(SUPPLIED RECORDS begins)

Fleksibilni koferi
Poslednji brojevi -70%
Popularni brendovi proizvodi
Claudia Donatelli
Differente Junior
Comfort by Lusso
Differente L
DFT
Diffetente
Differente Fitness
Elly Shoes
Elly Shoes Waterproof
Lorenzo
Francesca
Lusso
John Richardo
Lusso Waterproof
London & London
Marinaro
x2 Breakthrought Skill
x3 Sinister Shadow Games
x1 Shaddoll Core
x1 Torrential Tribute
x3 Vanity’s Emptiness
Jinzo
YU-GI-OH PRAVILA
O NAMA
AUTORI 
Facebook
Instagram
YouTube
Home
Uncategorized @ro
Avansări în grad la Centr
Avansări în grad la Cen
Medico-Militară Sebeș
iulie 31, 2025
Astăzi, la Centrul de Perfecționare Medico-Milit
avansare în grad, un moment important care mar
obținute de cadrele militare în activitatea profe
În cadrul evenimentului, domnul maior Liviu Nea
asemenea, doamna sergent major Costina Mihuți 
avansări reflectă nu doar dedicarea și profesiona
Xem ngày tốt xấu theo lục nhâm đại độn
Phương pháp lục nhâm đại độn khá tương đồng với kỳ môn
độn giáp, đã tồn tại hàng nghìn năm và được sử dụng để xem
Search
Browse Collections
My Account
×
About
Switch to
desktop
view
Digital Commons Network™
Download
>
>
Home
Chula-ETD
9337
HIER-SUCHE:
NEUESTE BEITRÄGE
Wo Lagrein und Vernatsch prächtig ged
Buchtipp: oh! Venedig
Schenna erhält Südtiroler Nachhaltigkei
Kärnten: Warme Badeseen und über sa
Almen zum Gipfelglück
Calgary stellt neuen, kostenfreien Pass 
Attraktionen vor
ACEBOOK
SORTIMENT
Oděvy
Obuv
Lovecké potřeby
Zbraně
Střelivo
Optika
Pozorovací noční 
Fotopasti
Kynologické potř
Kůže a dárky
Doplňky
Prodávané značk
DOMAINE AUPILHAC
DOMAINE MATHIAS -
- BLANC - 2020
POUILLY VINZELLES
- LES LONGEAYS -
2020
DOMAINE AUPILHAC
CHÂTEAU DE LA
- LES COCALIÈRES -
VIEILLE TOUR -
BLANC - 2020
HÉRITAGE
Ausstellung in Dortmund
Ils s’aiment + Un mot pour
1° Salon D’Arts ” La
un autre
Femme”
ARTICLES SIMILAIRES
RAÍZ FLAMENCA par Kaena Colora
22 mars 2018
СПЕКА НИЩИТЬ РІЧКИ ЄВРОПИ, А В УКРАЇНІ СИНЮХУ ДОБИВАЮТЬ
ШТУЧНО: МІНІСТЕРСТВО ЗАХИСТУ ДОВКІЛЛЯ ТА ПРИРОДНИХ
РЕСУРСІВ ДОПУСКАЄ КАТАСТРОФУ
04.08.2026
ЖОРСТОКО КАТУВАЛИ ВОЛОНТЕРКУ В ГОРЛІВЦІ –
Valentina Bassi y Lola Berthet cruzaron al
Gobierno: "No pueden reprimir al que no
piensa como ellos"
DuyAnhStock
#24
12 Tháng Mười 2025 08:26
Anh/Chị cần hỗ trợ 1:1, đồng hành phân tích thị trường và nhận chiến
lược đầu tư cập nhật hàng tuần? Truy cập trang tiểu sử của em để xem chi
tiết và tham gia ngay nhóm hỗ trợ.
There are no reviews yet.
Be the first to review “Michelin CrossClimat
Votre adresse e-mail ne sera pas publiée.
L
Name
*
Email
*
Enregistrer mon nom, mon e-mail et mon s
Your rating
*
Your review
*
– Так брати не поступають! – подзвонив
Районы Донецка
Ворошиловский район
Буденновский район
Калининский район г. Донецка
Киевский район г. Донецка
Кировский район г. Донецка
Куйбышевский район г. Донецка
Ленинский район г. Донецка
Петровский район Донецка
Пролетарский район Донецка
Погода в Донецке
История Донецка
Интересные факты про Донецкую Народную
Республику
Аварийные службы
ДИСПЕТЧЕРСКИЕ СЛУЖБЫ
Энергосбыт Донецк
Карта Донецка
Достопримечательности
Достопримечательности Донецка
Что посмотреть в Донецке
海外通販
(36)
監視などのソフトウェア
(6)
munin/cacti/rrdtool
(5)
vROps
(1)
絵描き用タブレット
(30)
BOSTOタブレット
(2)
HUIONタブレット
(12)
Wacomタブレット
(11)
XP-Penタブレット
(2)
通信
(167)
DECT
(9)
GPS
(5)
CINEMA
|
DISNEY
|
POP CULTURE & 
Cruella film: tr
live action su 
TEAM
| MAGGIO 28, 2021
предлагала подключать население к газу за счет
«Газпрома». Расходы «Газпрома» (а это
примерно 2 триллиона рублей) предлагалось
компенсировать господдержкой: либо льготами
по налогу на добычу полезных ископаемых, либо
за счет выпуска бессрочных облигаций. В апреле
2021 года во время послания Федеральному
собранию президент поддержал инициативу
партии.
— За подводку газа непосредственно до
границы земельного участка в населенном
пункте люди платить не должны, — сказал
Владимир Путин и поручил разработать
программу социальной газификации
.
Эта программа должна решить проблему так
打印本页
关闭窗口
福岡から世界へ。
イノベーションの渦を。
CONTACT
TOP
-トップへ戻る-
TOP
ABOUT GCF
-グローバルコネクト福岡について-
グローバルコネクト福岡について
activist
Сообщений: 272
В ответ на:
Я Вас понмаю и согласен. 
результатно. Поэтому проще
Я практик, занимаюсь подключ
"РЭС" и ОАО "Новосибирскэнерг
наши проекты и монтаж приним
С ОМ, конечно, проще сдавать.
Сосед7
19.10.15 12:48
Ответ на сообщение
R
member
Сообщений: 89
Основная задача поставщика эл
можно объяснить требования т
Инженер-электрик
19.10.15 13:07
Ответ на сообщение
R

(SUPPLIED RECORDS ends)

• TASK GOAL
Each entry is to be retyped precisely as it stands.

• WORKED SOLUTION
Fleksibilni koferi
Poslednji brojevi -70%
Popularni brendovi proizvodi
Claudia Donatelli
Differente Junior
Comfort by Lusso
Differente L
DFT
Diffetente
Differente Fitness
Elly Shoes
Elly Shoes Waterproof
Lorenzo
Francesca
Lusso
John Richardo
Lusso Waterproof
London & London
Marinaro
x2 Breakthrought Skill
x3 Sinister Shadow Games
x1 Shaddoll Core
x1 Torrential Tribute
x3 Vanity’s Emptiness
Jinzo
YU-GI-OH PRAVILA
O NAMA
AUTORI 
Facebook
Instagram
YouTube
Home
Uncategorized @ro
Avansări în grad la Centr
Avansări în grad la Cen
Medico-Militară Sebeș
iulie 31, 2025
Astăzi, la Centrul de Perfecționare Medico-Milit
avansare în grad, un moment important care mar
obținute de cadrele militare în activitatea profe
În cadrul evenimentului, domnul maior Liviu Nea
asemenea, doamna sergent major Costina Mihuți 
avansări reflectă nu doar dedicarea și profesiona
Xem ngày tốt xấu theo lục nhâm đại độn
Phương pháp lục nhâm đại độn khá tương đồng với kỳ môn
độn giáp, đã tồn tại hàng nghìn năm và được sử dụng để xem
Search
Browse Collections
My Account
×
About
Switch to
desktop
view
Digital Commons Network™
Download
>
>
Home
Chula-ETD
9337
HIER-SUCHE:
NEUESTE BEITRÄGE
Wo Lagrein und Vernatsch prächtig ged
Buchtipp: oh! Venedig
Schenna erhält Südtiroler Nachhaltigkei
Kärnten: Warme Badeseen und über sa
Almen zum Gipfelglück
Calgary stellt neuen, kostenfreien Pass 
Attraktionen vor
ACEBOOK
SORTIMENT
Oděvy
Obuv
Lovecké potřeby
Zbraně
Střelivo
Optika
Pozorovací noční 
Fotopasti
Kynologické potř
Kůže a dárky
Doplňky
Prodávané značk
DOMAINE AUPILHAC
DOMAINE MATHIAS -
- BLANC - 2020
POUILLY VINZELLES
- LES LONGEAYS -
2020
DOMAINE AUPILHAC
CHÂTEAU DE LA
- LES COCALIÈRES -
VIEILLE TOUR -
BLANC - 2020
HÉRITAGE
Ausstellung in Dortmund
Ils s’aiment + Un mot pour
1° Salon D’Arts ” La
un autre
Femme”
ARTICLES SIMILAIRES
RAÍZ FLAMENCA par Kaena Colora
22 mars 2018
СПЕКА НИЩИТЬ РІЧКИ ЄВРОПИ, А В УКРАЇНІ СИНЮХУ ДОБИВАЮТЬ
ШТУЧНО: МІНІСТЕРСТВО ЗАХИСТУ ДОВКІЛЛЯ ТА ПРИРОДНИХ
РЕСУРСІВ ДОПУСКАЄ КАТАСТРОФУ
04.08.2026
ЖОРСТОКО КАТУВАЛИ ВОЛОНТЕРКУ В ГОРЛІВЦІ –
Valentina Bassi y Lola Berthet cruzaron al
Gobierno: "No pueden reprimir al que no
piensa como ellos"
DuyAnhStock
#24
12 Tháng Mười 2025 08:26
Anh/Chị cần hỗ trợ 1:1, đồng hành phân tích thị trường và nhận chiến
lược đầu tư cập nhật hàng tuần? Truy cập trang tiểu sử của em để xem chi
tiết và tham gia ngay nhóm hỗ trợ.
There are no reviews yet.
Be the first to review “Michelin CrossClimat
Votre adresse e-mail ne sera pas publiée.
L
Name
*
Email
*
Enregistrer mon nom, mon e-mail et mon s
Your rating
*
Your review
*
– Так брати не поступають! – подзвонив
Районы Донецка
Ворошиловский район
Буденновский район
Калининский район г. Донецка
Киевский район г. Донецка
Кировский район г. Донецка
Куйбышевский район г. Донецка
Ленинский район г. Донецка
Петровский район Донецка
Пролетарский район Донецка
Погода в Донецке
История Донецка
Интересные факты про Донецкую Народную
Республику
Аварийные службы
ДИСПЕТЧЕРСКИЕ СЛУЖБЫ
Энергосбыт Донецк
Карта Донецка
Достопримечательности
Достопримечательности Донецка
Что посмотреть в Донецке
海外通販
(36)
監視などのソフトウェア
(6)
munin/cacti/rrdtool
(5)
vROps
(1)
絵描き用タブレット
(30)
BOSTOタブレット
(2)
HUIONタブレット
(12)
Wacomタブレット
(11)
XP-Penタブレット
(2)
通信
(167)
DECT
(9)
GPS
(5)
CINEMA
|
DISNEY
|
POP CULTURE & 
Cruella film: tr
live action su 
TEAM
| MAGGIO 28, 2021
предлагала подключать население к газу за счет
«Газпрома». Расходы «Газпрома» (а это
примерно 2 триллиона рублей) предлагалось
компенсировать господдержкой: либо льготами
по налогу на добычу полезных ископаемых, либо
за счет выпуска бессрочных облигаций. В апреле
2021 года во время послания Федеральному
собранию президент поддержал инициативу
партии.
— За подводку газа непосредственно до
границы земельного участка в населенном
пункте люди платить не должны, — сказал
Владимир Путин и поручил разработать
программу социальной газификации
.
Эта программа должна решить проблему так
打印本页
关闭窗口
福岡から世界へ。
イノベーションの渦を。
CONTACT
TOP
-トップへ戻る-
TOP
ABOUT GCF
-グローバルコネクト福岡について-
グローバルコネクト福岡について
activist
Сообщений: 272
В ответ на:
Я Вас понмаю и согласен. 
результатно. Поэтому проще
Я практик, занимаюсь подключ
"РЭС" и ОАО "Новосибирскэнерг
наши проекты и монтаж приним
С ОМ, конечно, проще сдавать.
Сосед7
19.10.15 12:48
Ответ на сообщение
R
member
Сообщений: 89
Основная задача поставщика эл
можно объяснить требования т
Инженер-электрик
19.10.15 13:07
Ответ на сообщение
R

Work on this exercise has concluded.